L'écart de contenu de 50 %
L'analyse de BCG a révélé qu'une partie significative des véhicules assemblés au Mexique et au Canada contient moins de 50 % de contenu d'origine américaine, ce qui rend difficile le respect du seuil proposé sans une reconversion majeure. Le précédent USMCA exigeait déjà une valeur de contenu régionale de 75 % — contre 62,5 % sous l'ALENA — mais la nouvelle pression cible le contenu spécifiquement américain plutôt que nord-américain. Combler cet écart obligerait les constructeurs à relocaliser l'approvisionnement en pièces et les chaînes d'assemblage, un processus pluriannuel qui pourrait coûter des centaines de millions de dollars à chaque constructeur.
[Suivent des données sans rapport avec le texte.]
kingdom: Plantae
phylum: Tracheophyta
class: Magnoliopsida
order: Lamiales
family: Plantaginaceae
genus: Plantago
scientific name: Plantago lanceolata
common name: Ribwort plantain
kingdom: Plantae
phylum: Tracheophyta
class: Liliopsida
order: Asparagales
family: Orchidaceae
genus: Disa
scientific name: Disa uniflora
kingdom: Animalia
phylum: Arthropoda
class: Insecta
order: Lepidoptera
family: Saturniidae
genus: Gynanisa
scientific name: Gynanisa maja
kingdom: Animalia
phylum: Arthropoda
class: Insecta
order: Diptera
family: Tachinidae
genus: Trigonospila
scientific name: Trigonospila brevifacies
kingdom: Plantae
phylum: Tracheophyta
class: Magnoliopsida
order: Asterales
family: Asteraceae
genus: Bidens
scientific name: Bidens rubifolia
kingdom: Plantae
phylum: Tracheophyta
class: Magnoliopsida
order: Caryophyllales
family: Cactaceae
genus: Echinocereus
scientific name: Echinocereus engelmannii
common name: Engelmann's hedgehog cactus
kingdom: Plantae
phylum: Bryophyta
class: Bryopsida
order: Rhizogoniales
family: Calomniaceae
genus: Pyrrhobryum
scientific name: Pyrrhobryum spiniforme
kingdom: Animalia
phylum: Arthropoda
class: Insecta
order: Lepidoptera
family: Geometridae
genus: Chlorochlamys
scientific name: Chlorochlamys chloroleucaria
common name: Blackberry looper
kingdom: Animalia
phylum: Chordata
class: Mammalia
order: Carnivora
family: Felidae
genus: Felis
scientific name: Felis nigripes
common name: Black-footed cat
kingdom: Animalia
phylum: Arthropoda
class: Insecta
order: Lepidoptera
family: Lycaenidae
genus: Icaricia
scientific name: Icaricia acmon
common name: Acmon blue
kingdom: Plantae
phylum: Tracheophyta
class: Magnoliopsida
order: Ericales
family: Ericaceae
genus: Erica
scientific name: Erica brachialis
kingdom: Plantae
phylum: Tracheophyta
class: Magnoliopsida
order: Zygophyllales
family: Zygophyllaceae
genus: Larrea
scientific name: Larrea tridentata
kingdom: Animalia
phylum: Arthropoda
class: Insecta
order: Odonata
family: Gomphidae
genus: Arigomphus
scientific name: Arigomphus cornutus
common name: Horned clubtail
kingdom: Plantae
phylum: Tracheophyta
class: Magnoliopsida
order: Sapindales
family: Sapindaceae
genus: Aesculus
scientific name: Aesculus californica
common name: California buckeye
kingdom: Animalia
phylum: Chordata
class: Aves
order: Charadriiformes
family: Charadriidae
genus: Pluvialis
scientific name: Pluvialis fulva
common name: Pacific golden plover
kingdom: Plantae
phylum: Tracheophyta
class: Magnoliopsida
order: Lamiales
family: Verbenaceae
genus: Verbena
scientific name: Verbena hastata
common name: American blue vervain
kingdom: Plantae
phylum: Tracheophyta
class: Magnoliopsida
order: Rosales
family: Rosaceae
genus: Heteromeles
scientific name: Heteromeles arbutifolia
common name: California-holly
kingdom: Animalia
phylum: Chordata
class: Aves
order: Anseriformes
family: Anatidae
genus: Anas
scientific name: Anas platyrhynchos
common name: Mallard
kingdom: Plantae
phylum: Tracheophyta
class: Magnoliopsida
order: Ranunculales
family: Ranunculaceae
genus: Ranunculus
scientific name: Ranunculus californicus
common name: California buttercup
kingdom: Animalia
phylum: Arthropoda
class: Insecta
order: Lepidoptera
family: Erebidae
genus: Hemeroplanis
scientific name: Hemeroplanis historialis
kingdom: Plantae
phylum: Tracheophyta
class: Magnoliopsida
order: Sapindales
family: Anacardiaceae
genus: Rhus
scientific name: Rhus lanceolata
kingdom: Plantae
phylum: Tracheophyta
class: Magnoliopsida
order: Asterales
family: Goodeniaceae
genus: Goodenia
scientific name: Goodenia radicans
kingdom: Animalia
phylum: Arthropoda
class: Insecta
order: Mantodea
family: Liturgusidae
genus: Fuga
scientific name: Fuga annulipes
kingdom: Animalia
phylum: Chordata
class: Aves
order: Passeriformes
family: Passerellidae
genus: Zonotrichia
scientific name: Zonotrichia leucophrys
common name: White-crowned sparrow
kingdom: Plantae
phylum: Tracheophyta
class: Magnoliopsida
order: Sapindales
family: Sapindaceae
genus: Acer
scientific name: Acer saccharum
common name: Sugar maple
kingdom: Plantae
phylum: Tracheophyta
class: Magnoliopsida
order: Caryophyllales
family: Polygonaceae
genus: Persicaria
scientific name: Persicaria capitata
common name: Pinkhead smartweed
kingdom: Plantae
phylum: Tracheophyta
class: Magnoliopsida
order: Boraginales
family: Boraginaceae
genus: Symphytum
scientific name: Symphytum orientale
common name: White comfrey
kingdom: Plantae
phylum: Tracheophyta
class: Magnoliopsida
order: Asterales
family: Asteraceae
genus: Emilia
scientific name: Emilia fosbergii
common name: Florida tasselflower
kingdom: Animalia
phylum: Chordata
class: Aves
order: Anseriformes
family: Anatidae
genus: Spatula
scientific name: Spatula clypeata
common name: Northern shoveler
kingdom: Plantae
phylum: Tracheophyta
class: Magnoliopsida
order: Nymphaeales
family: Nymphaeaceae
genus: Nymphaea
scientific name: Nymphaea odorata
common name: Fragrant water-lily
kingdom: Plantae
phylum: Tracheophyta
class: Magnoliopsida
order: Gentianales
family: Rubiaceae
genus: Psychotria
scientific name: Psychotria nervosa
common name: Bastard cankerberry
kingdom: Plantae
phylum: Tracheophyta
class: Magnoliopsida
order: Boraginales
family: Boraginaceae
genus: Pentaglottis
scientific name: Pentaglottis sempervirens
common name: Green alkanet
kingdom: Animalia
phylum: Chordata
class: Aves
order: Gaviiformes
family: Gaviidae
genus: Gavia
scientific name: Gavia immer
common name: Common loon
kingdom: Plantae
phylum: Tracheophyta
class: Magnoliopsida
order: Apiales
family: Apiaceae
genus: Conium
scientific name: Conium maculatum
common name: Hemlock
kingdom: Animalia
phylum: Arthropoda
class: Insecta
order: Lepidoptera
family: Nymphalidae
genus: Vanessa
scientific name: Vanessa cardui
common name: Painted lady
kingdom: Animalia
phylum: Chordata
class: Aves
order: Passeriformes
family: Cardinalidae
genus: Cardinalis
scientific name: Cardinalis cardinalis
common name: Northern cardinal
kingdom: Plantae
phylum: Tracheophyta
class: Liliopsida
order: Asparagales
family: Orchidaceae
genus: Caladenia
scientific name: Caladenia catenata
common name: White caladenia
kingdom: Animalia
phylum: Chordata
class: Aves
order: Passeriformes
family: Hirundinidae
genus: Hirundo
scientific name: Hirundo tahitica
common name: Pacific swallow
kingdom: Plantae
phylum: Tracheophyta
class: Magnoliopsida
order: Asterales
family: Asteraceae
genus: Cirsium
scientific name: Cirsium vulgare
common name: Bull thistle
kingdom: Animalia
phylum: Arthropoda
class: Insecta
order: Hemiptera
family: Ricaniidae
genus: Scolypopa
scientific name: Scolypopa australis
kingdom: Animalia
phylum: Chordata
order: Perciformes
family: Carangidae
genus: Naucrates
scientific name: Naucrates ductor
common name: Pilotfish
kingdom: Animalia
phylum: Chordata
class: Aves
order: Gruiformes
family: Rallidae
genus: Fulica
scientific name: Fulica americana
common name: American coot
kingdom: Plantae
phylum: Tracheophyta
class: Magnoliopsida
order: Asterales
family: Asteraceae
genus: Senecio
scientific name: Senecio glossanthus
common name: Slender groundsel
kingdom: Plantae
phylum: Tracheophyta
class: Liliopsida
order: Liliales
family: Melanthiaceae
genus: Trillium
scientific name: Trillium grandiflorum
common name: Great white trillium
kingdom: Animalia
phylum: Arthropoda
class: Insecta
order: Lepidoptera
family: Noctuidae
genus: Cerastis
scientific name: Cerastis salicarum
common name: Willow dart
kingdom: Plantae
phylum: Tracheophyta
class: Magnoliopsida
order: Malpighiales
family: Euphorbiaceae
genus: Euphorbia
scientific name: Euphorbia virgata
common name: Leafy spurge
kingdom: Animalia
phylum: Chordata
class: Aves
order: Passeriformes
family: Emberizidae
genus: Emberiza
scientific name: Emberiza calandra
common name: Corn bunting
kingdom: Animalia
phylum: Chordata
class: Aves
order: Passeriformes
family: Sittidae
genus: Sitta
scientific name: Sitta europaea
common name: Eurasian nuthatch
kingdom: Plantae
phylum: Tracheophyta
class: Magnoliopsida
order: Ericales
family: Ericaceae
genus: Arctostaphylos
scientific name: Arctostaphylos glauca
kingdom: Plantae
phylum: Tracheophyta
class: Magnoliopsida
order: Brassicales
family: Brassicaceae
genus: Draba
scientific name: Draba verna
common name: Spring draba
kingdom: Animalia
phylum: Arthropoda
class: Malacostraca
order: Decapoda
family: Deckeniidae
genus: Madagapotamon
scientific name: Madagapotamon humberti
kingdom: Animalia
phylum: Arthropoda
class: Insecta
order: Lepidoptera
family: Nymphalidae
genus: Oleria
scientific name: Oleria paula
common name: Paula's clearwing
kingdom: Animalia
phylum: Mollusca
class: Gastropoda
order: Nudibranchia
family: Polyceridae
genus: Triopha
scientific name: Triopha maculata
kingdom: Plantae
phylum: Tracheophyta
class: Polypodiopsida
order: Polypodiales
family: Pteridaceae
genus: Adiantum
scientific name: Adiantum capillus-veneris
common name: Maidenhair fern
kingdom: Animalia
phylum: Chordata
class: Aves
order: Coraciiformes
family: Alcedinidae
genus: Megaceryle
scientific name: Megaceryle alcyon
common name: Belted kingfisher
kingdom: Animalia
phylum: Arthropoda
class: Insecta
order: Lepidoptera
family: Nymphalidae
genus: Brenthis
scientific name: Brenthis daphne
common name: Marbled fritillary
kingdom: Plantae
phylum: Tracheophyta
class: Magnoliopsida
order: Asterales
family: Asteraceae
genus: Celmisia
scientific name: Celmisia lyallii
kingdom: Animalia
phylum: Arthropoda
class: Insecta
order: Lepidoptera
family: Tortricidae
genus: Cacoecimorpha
La dernière escalade commerciale majeure en Amérique du Nord — les tarifs de l'article 232 de 2018 sur l'acier et l'aluminium — a fait grimper les coûts des intrants d'environ 350 dollars par véhicule, selon le Center for Automotive Research. Un échec de la prolongation de l'USMCA pourrait déclencher des augmentations de coûts bien plus importantes si les tarifs revenaient aux taux de la nation la plus favorisée dans le cadre de l'Organisation mondiale du commerce, qui sont en moyenne d'environ 2,5 % pour les véhicules de tourisme mais pourraient atteindre 25 % pour les camions légers.
Conséquences imprévues de règles plus strictes
La logique conventionnelle veut que des exigences de contenu plus strictes stimulent la fabrication américaine. Les recherches d'Arora suggèrent que le contraire pourrait se produire. Certains constructeurs pourraient choisir de quitter complètement la production nord-américaine plutôt que d'en supporter le coût de conformité, délocalisant l'assemblage vers l'Asie ou l'Europe où les coûts de main-d'œuvre et de chaîne d'approvisionnement sont plus faibles.
« Des règles plus strictes pourraient pousser la production hors d'Amérique du Nord, et non vers les États-Unis », a déclaré Arora. « C'est le paradoxe que les décideurs politiques doivent prendre en compte. »
L'incertitude pèse déjà sur le sentiment du secteur. Les constructeurs automobiles fortement exposés à la production mexicaine — notamment General Motors Co., Ford Motor Co. et Stellantis NV — font face au risque le plus immédiat. Ensemble, les trois constructeurs de Détroit exploitent plus d'une douzaine d'usines d'assemblage et de groupes motopropulseurs au Mexique, selon les documents déposés par les entreprises.
Les négociations entre les États-Unis et le Mexique devraient s'intensifier dans les mois à venir, le Canada devant probablement se joindre plus tard. La clause de révision précédente de l'USMCA, qui a déclenché la renégociation actuelle, était conçue pour empêcher le pacte d'expirer sans un accord de remplacement. Mais sans prolongation obtenue, l'horloge tourne désormais vers une expiration en 2036 — et la chaîne d'approvisionnement intégrée de l'industrie automobile nord-américaine est en suspens.